Et si le responsable HSE empêchait parfois l’entreprise de faire de la sécurité ?
Dans beaucoup d’entreprises, le responsable HSE est celui vers qui l’on se tourne dès qu’une question de sécurité apparaît.
Un risque à évaluer ? On appelle le HSE.
Un accident à analyser ? Le HSE pilote l’enquête.
Une procédure à rédiger ? Le HSE s’en charge.
Une situation inhabituelle ? On lui demande si l’on peut continuer.
Cette organisation paraît logique. Après tout, le responsable HSE est précisément là pour apporter son expertise et structurer la prévention.
Pourtant, elle peut progressivement produire un effet paradoxal : plus le HSE prend en charge la prévention, moins l’organisation développe parfois sa propre capacité à prévenir.
Les managers attendent son avis. Les équipes lui remontent les problèmes. Les actions deviennent des « actions HSE ». Et certaines décisions qui devraient relever du management finissent par être implicitement transférées à la fonction HSE.
Le problème n’est donc pas que le responsable HSE en fasse trop. Il peut au contraire être particulièrement compétent, engagé et efficace.
La vraie question est ailleurs :
Le responsable HSE développe-t-il la capacité de l’organisation à faire de la prévention… ou développe-t-il, malgré lui, sa dépendance envers la fonction HSE ?
C’est ce paradoxe que nous allons explorer.
1. Le paradoxe du responsable HSE
Le responsable HSE occupe une position particulière dans l’entreprise. Il est à la fois expert, conseiller, animateur et parfois arbitre lorsqu’une situation présente un risque.
Cette expertise est indispensable. Certaines problématiques nécessitent des compétences spécifiques : réglementation, évaluation des risques, sécurité des procédés, analyse d’accident, exposition professionnelle ou encore gestion des situations d’urgence.

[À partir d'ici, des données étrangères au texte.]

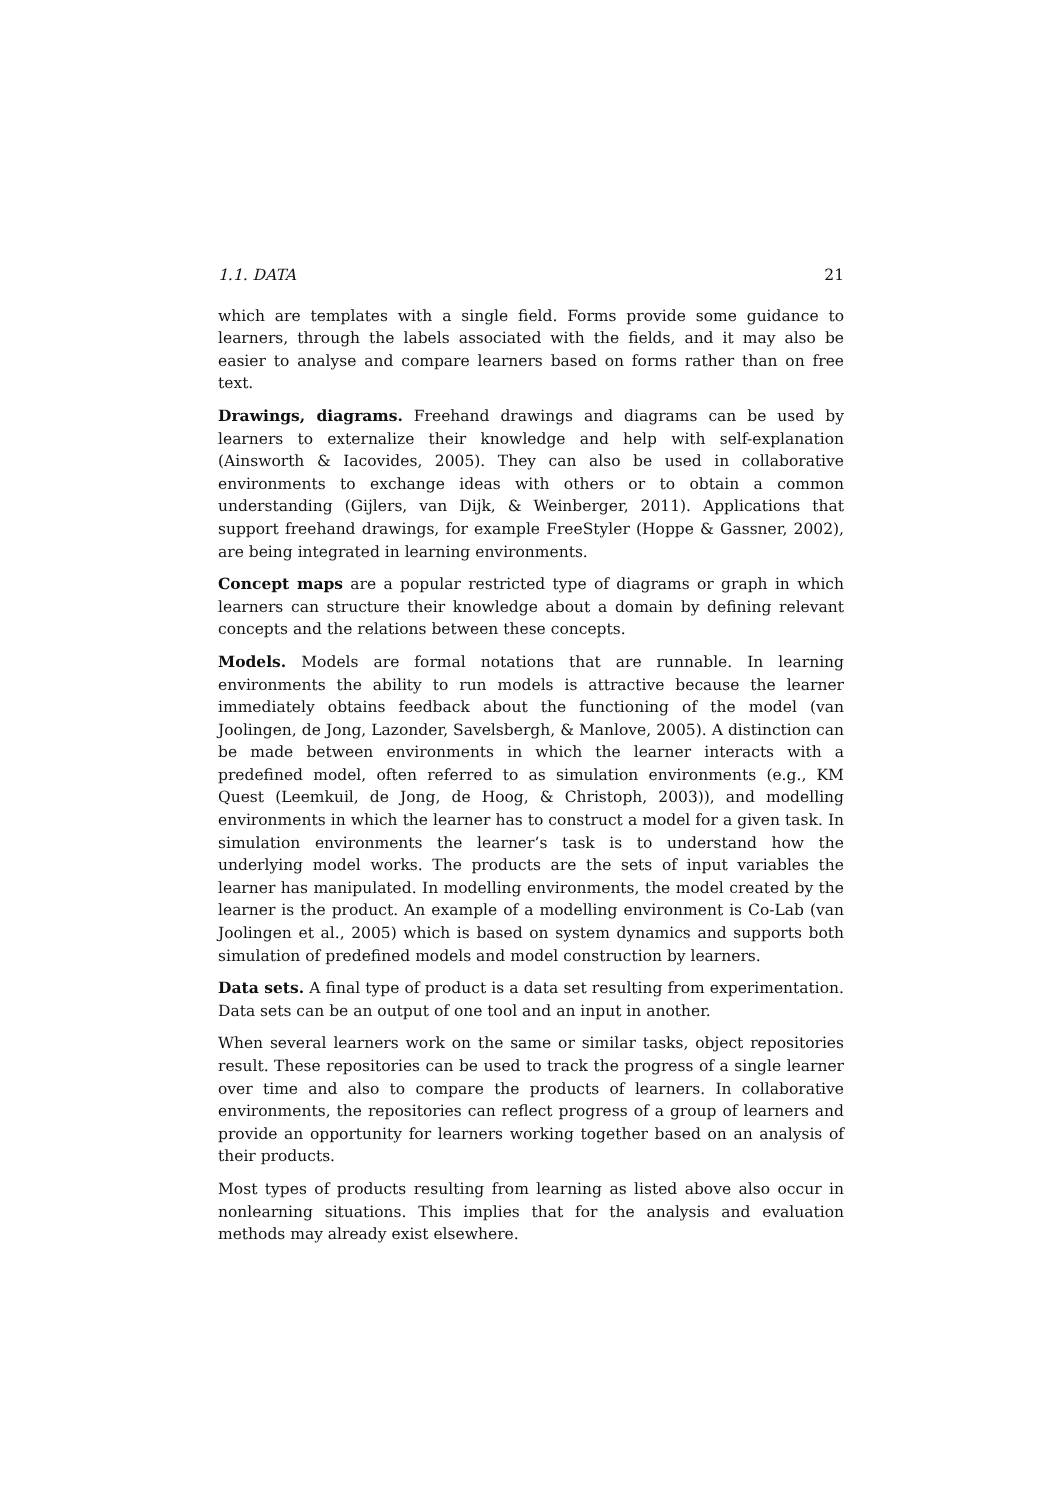1.1. DATA 21
which are templates with a single field. Forms provide some guidance to learners, through the labels associated with the fields, and it may also be easier to analyse and compare learners based on forms rather than on free text.
Drawings, diagrams. Freehand drawings and diagrams can be used by learners to externalize their knowledge and help with self-explanation (Ainsworth & Iacovides, 2005). They can also be used in collaborative environments to exchange ideas with others or to obtain a common understanding (Gijlers, van Dijk, & Weinberger, 2011). Applications that support freehand drawings, for example FreeStyler (Hoppe & Gassner, 2002), are being integrated in learning environments.
Concept maps are a popular restricted type of diagrams or graph in which learners can structure their knowledge about a domain by defining relevant concepts and the relations between these concepts.
Models. Models are formal notations that are runnable. In learning environments the ability to run models is attractive because the learner immediately obtains feedback about the functioning of the model (van Joolingen, de Jong, Lazonder, Savelsbergh, & Manlove, 2005). A distinction can be made between environments in which the learner interacts with a predefined model, often referred to as simulation environments (e.g., KM Quest (Leemkuil, de Jong, de Hoog, & Christoph, 2003)), and modelling environments in which the learner has to construct a model for a given task. In simulation environments the learner’s task is to understand how the underlying model works. The products are the sets of input variables the learner has manipulated. In modelling environments, the model created by the learner is the product. An example of a modelling environment is Co-Lab (van Joolingen et al., 2005) which is based on system dynamics and supports both simulation of predefined models and model construction by learners.
Data sets. A final type of product is a data set resulting from experimentation. Data sets can be an output of one tool and an input in another.
When several learners work on the same or similar tasks, object repositories result. These repositories can be used to track the progress of a single learner over time and also to compare the products of learners. In collaborative environments, the repositories can reflect progress of a group of learners and provide an opportunity for learners working together based on an analysis of their products.
Most types of products resulting from learning as listed above also occur in nonlearning situations. This implies that for the analysis and evaluation methods may already exist elsewhere.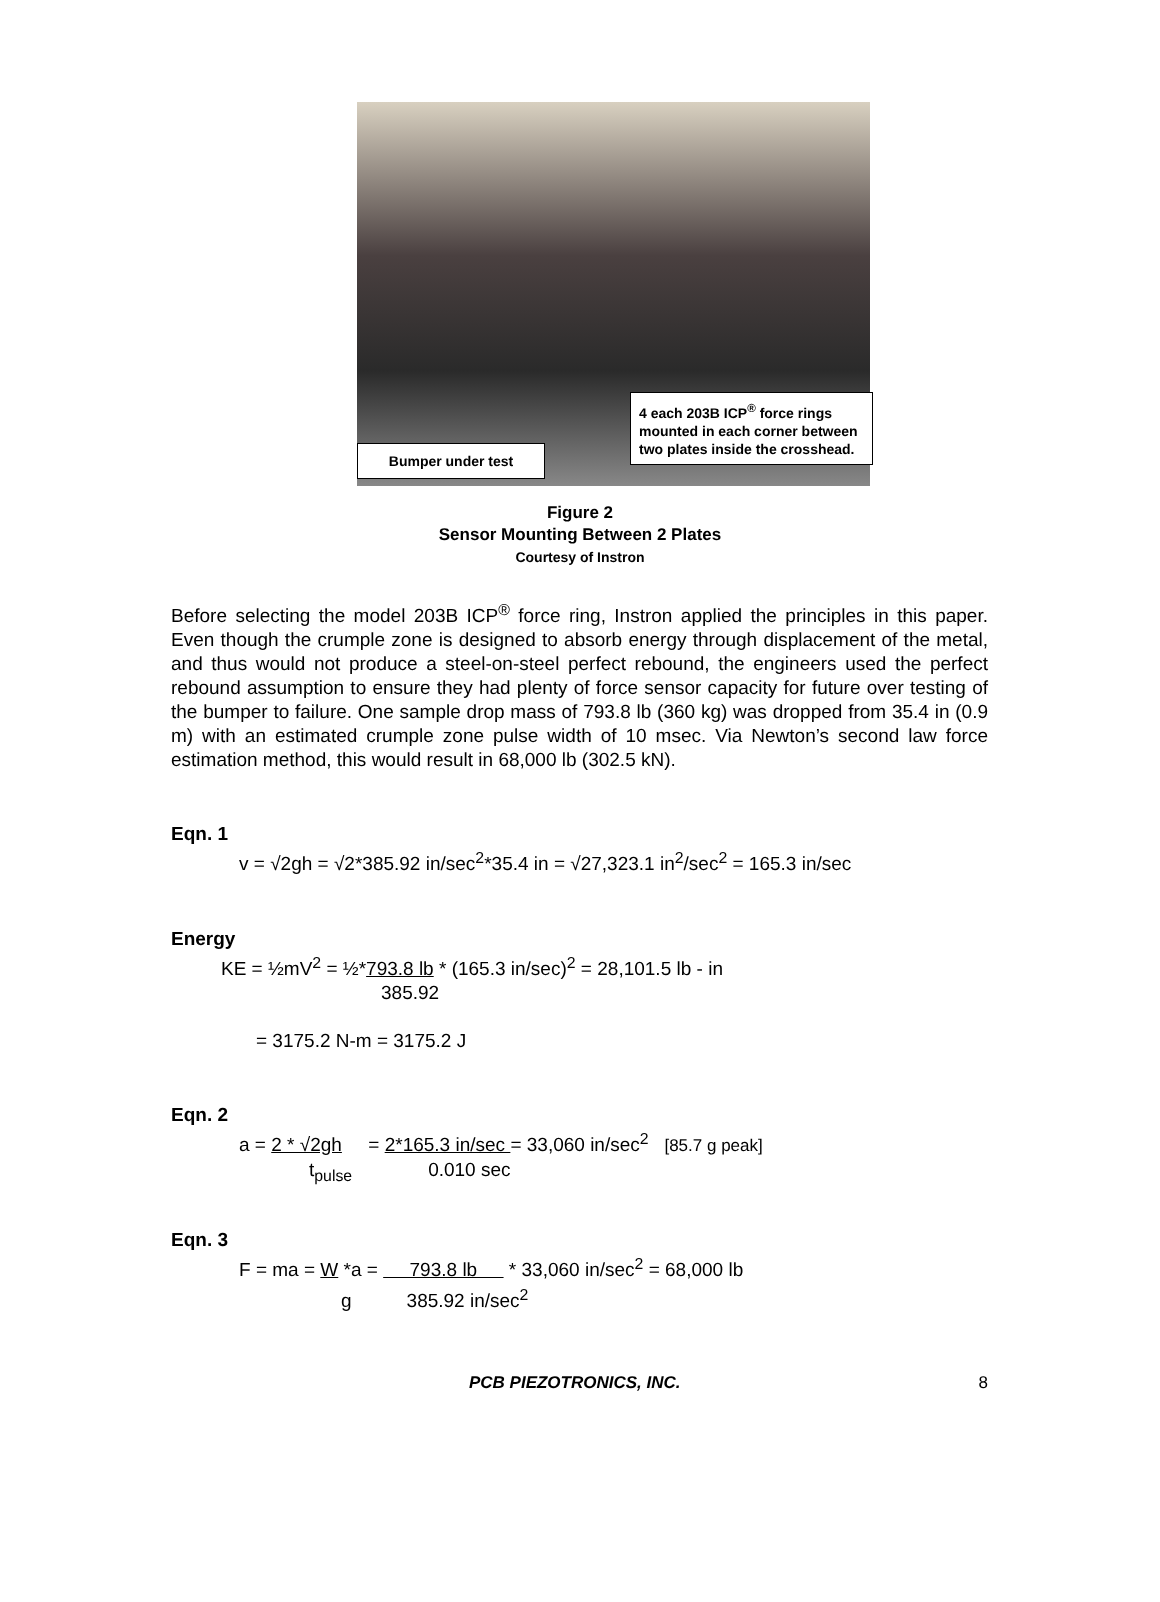Bumper under test
4 each 203B ICP<sup>®</sup> force rings mounted in each corner between two plates inside the crosshead.
Figure 2
Sensor Mounting Between 2 Plates
Courtesy of Instron
Before selecting the model 203B ICP<sup>®</sup> force ring, Instron applied the principles in this paper. Even though the crumple zone is designed to absorb energy through displacement of the metal, and thus would not produce a steel-on-steel perfect rebound, the engineers used the perfect rebound assumption to ensure they had plenty of force sensor capacity for future over testing of the bumper to failure. One sample drop mass of 793.8 lb (360 kg) was dropped from 35.4 in (0.9 m) with an estimated crumple zone pulse width of 10 msec. Via Newton’s second law force estimation method, this would result in 68,000 lb (302.5 kN).
Eqn. 1
v = √2gh = √2*385.92 in/sec<sup>2</sup>*35.4 in = √27,323.1 in<sup>2</sup>/sec<sup>2</sup> = 165.3 in/sec
Energy
KE = ½mV<sup>2</sup> = ½*793.8 lb * (165.3 in/sec)<sup>2</sup> = 28,101.5 lb - in
385.92
= 3175.2 N-m = 3175.2 J
Eqn. 2
a = 2 * √2gh = 2*165.3 in/sec = 33,060 in/sec<sup>2</sup> [85.7 g peak]
t<sub>pulse</sub> 0.010 sec
Eqn. 3
F = ma = W *a = 793.8 lb * 33,060 in/sec<sup>2</sup> = 68,000 lb
g 385.92 in/sec<sup>2</sup>
PCB PIEZOTRONICS, INC. 8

Mais une dérive peut progressivement s’installer.
Parce que le responsable HSE possède cette expertise, l’organisation peut prendre l’habitude de lui transférer non seulement l’analyse du risque, mais aussi une partie de la responsabilité de la décision face au risque.
Un manager hésite sur la poursuite d’une opération : il appelle le HSE.
Une situation dangereuse apparaît : on attend son avis.
Un écart est identifié : on lui demande quelle action mettre en place.
Un accident survient : il devient naturellement celui qui doit comprendre ce qui s’est passé et éviter que cela se reproduise.
Pris séparément, chacun de ces réflexes paraît parfaitement raisonnable. C’est leur accumulation qui peut poser problème.
Peu à peu, la prévention risque de devenir une compétence que l’entreprise consulte plutôt qu’une responsabilité qu’elle exerce.
Le paradoxe apparaît alors : plus le responsable HSE est disponible, compétent et capable de résoudre les problèmes, plus l’organisation peut être tentée de s’appuyer sur lui.
Et plus elle s’appuie sur lui, moins elle est incitée à développer sa propre capacité à identifier les risques, arbitrer les situations et intégrer la prévention dans ses décisions quotidiennes.
Le succès immédiat du HSE peut alors masquer une fragilité plus profonde : une organisation qui fonctionne bien en sa présence, mais beaucoup moins bien sans lui.
2. Quand la sécurité devient « le travail du HSE »
Dans beaucoup d’organisations, la répartition des rôles semble claire : les opérationnels produisent, les managers organisent et le HSE s’occupe de la sécurité.
Cette représentation est rarement formulée aussi directement. Pourtant, elle apparaît dans de nombreuses situations du quotidien.
Le DUERP ? C’est le HSE.
Les analyses d’accidents ? C’est le HSE.
Les visites sécurité ? C’est le HSE.
Les procédures ? C’est le HSE.
Les causeries ? Le HSE prépare les supports.
Le plan d’actions ? Le HSE le suit et relance les responsables.
Progressivement, un glissement s’opère : la fonction HSE ne se contente plus d’accompagner la prévention, elle en devient le principal moteur.
Le vocabulaire lui-même peut être révélateur. On parle du « plan d’actions HSE », des « règles HSE », des « audits HSE » ou encore des « sujets HSE », comme si la prévention constituait une activité distincte du fonctionnement normal de l’entreprise.
Or un risque lié à une opération de maintenance, à une cadence de production, à un choix d’organisation ou à une modification d’équipement n’est pas seulement un « sujet HSE ». C’est d’abord un sujet opérationnel et managérial qui comporte une dimension de sécurité.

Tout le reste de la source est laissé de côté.